PROMPT: Starting with the first line of the records, write out each line exactly until you have included the line containing "rooms and exterior".

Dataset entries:
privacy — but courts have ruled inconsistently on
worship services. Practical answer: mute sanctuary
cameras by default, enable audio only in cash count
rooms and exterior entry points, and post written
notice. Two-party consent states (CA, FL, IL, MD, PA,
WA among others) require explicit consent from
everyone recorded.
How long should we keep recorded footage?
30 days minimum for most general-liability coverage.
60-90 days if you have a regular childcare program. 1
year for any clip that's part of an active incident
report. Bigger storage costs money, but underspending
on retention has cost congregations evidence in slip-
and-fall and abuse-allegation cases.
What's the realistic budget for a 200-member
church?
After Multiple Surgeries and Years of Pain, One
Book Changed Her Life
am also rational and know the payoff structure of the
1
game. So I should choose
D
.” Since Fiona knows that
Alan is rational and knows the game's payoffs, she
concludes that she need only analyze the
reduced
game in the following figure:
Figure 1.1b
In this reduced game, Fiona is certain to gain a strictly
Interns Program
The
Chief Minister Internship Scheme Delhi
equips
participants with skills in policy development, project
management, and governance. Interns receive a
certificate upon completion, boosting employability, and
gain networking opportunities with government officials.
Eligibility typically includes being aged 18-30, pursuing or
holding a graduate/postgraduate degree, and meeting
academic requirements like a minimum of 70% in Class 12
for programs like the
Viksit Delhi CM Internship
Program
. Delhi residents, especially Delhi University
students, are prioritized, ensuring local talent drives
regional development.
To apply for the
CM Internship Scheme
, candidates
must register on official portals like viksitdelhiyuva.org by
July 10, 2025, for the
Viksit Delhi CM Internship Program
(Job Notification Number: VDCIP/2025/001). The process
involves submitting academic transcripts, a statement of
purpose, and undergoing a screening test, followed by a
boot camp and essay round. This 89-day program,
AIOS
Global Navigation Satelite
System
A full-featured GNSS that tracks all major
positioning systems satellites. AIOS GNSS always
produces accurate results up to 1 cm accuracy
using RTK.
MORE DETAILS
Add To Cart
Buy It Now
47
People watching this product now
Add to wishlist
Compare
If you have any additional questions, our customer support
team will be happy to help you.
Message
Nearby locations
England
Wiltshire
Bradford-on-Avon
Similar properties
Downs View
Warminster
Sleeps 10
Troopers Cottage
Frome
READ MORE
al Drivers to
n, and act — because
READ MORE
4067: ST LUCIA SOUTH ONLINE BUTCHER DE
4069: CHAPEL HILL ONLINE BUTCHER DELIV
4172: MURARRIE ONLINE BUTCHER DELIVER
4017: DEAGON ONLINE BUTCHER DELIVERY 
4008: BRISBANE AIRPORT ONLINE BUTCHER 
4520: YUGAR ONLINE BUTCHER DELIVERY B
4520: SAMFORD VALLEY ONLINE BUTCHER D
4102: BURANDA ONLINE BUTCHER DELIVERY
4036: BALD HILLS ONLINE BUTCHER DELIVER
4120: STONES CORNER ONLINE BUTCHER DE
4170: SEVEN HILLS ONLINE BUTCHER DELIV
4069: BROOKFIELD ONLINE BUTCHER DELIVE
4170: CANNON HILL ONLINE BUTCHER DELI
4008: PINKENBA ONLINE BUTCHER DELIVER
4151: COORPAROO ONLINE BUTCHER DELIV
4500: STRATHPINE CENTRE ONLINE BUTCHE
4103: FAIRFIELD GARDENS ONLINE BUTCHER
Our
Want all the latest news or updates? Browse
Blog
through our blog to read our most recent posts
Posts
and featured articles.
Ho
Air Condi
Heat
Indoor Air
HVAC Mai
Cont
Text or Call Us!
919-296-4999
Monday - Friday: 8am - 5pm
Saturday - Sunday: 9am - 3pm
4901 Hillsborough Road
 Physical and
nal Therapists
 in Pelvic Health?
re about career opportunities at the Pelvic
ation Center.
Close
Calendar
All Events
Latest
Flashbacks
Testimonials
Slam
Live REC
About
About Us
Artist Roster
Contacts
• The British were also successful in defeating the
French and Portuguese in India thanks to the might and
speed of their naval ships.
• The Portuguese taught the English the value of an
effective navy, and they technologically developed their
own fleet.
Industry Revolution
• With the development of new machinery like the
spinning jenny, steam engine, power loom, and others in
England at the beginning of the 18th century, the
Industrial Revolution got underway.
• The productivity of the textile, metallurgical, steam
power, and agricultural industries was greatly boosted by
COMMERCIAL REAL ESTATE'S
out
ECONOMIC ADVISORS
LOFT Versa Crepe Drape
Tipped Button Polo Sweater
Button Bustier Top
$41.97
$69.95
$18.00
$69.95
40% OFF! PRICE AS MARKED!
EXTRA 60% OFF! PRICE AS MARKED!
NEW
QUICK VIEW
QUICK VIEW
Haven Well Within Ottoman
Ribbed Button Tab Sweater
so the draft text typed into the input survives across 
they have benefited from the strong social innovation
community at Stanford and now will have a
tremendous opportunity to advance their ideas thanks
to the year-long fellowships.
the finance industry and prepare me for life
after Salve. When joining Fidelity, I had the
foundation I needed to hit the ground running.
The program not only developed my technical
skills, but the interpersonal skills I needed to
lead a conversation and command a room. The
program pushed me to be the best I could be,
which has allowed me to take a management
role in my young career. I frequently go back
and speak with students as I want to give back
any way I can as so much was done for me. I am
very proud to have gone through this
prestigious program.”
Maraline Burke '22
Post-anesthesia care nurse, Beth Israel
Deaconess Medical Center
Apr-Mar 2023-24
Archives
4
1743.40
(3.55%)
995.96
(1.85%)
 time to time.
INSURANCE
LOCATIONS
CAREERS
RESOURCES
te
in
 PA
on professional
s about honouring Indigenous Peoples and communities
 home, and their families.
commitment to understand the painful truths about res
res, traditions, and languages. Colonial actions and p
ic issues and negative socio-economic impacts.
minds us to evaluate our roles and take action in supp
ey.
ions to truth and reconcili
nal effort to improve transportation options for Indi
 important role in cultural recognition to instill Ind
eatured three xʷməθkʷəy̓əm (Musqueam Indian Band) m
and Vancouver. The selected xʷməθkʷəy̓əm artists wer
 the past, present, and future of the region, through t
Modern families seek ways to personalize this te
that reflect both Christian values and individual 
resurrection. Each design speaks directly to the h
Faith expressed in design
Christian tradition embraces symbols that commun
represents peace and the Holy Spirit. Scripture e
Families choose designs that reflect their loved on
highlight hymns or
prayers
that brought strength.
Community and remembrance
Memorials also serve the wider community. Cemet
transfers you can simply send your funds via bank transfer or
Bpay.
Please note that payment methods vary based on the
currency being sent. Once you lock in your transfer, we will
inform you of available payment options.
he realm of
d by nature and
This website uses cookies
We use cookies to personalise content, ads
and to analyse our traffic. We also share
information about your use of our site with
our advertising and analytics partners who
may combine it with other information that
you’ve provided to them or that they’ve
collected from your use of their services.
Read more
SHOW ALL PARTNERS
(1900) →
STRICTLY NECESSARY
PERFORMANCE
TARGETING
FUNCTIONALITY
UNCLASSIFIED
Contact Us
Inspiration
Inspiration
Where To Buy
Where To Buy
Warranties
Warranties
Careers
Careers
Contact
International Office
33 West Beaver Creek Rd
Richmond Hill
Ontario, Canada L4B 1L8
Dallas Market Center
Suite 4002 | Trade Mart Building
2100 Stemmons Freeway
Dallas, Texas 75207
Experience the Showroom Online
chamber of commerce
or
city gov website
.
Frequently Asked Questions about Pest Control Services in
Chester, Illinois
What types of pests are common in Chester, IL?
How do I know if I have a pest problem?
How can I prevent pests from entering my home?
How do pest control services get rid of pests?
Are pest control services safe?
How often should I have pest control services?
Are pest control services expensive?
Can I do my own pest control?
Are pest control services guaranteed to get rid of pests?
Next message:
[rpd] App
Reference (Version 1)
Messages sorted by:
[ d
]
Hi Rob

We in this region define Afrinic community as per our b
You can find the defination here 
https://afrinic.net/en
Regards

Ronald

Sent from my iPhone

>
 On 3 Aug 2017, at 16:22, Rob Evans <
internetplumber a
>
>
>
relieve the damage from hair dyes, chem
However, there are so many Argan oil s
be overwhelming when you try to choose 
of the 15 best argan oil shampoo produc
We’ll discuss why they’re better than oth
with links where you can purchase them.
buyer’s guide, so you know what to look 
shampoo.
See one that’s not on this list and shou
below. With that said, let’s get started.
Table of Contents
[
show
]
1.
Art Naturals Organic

REPLY:
privacy — but courts have ruled inconsistently on
worship services. Practical answer: mute sanctuary
cameras by default, enable audio only in cash count
rooms and exterior entry points, and post written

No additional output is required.